All this money going to celebrate a billionaire’s coronation and Andrew RT Davies is campaigning daily to prevent Welsh orphans from having funds to help them make a good start in adult life.

Frank
Frank
9 months ago

I would have liked to see money collection boxes posted around the UK a few months ago so that only the royalists would foot the cost. This way we could also see how many people are really in favour of a monarchy as they would have us believe are many. I wonder how much would have been collected? I still think the minority are calling the shots. We are like lambs to the slaughter. Only the UK puts up with such nonsense.
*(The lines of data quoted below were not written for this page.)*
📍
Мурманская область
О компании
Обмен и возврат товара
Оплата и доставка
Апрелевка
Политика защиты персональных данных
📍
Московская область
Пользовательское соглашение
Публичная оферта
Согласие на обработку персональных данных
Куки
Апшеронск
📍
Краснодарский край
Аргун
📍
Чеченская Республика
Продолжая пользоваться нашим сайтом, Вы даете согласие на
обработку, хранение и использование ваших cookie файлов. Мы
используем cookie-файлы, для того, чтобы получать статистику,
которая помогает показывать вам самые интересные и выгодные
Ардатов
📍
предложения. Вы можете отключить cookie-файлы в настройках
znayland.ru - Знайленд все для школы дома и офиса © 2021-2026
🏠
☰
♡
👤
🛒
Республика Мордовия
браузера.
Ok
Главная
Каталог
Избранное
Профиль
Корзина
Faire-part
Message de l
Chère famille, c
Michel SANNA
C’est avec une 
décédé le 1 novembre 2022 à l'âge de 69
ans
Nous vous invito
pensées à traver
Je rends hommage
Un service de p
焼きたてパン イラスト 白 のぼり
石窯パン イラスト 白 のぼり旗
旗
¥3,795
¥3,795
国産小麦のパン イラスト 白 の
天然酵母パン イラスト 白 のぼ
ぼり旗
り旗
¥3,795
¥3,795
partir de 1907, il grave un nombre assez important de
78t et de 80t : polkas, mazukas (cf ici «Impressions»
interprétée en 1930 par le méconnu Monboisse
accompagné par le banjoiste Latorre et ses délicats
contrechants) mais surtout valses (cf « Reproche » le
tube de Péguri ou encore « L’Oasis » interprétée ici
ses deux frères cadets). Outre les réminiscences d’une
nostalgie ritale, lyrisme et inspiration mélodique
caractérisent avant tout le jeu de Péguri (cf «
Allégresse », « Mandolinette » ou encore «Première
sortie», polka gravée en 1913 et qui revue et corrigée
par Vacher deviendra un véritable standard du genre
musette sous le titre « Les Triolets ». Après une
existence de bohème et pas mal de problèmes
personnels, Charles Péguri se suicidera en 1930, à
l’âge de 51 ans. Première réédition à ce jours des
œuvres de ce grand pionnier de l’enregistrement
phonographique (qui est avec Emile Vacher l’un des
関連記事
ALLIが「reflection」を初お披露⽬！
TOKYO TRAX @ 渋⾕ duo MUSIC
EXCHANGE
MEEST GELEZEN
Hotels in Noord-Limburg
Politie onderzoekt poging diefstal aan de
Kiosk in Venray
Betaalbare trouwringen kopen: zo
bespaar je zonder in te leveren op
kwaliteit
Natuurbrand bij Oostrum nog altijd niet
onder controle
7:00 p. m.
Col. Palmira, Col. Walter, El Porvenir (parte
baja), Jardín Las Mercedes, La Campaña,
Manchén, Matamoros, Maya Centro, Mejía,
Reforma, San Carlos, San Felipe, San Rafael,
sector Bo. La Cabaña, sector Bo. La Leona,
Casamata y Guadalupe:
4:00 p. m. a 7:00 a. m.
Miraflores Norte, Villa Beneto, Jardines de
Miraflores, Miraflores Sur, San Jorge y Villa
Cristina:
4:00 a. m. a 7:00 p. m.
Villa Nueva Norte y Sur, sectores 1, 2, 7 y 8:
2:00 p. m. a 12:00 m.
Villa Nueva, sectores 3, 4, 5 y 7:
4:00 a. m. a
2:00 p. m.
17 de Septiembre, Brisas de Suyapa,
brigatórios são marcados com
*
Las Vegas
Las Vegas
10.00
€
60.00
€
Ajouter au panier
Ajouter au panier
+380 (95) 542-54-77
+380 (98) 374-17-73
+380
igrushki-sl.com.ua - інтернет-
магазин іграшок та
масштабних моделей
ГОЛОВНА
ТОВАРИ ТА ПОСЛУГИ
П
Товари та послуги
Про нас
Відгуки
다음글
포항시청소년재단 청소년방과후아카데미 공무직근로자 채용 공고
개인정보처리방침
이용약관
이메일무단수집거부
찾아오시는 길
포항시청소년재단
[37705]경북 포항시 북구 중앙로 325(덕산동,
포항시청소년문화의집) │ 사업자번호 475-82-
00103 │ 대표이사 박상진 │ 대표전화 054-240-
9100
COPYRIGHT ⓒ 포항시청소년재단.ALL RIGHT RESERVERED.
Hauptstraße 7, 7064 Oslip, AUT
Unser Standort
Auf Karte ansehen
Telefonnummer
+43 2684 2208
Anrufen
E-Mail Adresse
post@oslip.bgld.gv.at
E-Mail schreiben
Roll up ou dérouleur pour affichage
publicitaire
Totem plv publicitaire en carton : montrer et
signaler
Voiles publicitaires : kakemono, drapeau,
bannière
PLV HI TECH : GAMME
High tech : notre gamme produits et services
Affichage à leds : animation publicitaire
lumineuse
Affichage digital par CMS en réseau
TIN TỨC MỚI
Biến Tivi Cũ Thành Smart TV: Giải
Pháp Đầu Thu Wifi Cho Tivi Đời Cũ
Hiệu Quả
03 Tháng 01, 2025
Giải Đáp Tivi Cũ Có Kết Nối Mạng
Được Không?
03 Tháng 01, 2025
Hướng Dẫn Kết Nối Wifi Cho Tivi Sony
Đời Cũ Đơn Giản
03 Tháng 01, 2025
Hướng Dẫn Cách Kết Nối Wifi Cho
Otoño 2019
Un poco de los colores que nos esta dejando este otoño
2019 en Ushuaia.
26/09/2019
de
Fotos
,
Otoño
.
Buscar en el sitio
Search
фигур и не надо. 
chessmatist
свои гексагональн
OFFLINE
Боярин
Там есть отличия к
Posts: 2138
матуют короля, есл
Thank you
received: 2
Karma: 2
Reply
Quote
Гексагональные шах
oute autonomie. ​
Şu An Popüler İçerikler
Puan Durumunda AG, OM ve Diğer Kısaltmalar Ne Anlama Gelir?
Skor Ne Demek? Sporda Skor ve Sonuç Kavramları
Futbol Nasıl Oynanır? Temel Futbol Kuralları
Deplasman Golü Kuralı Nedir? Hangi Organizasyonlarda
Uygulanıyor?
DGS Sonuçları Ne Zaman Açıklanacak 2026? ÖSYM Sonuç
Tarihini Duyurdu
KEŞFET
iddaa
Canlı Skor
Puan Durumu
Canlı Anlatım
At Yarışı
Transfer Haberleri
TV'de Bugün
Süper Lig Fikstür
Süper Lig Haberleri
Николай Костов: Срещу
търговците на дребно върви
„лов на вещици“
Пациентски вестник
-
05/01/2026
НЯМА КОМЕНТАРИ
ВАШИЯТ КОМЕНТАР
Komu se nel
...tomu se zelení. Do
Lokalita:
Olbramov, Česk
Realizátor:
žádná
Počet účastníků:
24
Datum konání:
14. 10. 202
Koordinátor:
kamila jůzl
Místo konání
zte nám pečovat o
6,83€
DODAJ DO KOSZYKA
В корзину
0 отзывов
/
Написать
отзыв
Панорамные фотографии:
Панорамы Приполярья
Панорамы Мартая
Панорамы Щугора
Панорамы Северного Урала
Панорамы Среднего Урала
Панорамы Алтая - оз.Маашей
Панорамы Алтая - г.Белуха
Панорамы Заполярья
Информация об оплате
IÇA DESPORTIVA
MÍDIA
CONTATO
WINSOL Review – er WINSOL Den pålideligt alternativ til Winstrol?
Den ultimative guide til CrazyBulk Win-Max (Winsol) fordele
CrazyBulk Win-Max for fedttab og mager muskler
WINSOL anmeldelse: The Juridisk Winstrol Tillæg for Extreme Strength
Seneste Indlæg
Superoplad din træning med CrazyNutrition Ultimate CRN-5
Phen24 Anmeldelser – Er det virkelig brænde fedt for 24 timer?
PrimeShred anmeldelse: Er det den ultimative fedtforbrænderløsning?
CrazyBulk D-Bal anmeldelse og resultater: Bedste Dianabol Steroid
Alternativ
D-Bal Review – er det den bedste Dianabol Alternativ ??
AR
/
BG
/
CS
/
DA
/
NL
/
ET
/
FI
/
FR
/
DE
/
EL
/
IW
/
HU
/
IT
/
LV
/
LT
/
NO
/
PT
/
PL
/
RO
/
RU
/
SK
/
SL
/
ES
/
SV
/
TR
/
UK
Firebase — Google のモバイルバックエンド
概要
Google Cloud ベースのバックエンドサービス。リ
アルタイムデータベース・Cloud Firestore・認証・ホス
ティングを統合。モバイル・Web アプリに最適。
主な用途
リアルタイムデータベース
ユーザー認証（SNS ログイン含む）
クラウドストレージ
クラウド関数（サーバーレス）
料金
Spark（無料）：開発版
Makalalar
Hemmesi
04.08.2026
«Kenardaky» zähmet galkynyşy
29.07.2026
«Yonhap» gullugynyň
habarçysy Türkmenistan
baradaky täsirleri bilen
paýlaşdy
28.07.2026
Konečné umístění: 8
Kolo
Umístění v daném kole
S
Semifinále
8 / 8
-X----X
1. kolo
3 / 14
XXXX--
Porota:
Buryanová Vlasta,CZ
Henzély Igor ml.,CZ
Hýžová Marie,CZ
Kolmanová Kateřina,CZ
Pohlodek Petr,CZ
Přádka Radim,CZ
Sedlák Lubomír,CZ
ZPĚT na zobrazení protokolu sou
Intelligent countries would rebel.

Shân Morgain
9 months ago

I can understand that there are people who want to have a big pantomime with coach horses costumes regalia and ceremonies. Lots of fun for some. But why should others pay for it? I don’t pay for my neighbours to take their kids to see Aladdin or Cinderella. I don’t see why I am expected to pay for this. Those who want to go should buy tickets to fund it and Charles should pay at least half. It’s his graduation ceremony and he can well afford it.

Charles Coombes
Charles Coombes
9 months ago

Their party. They should pay!

Frank
Frank
9 months ago

The cost will be taken from the taxpayer without even asking. Why do we just lay back and do absolutely nowt about it?

David Charles pearn
David Charles pearn
9 months ago
Reply to  Frank

Because Frank were expected to follow England on everything THEY decide we will never have a voice until we get out from westmonster.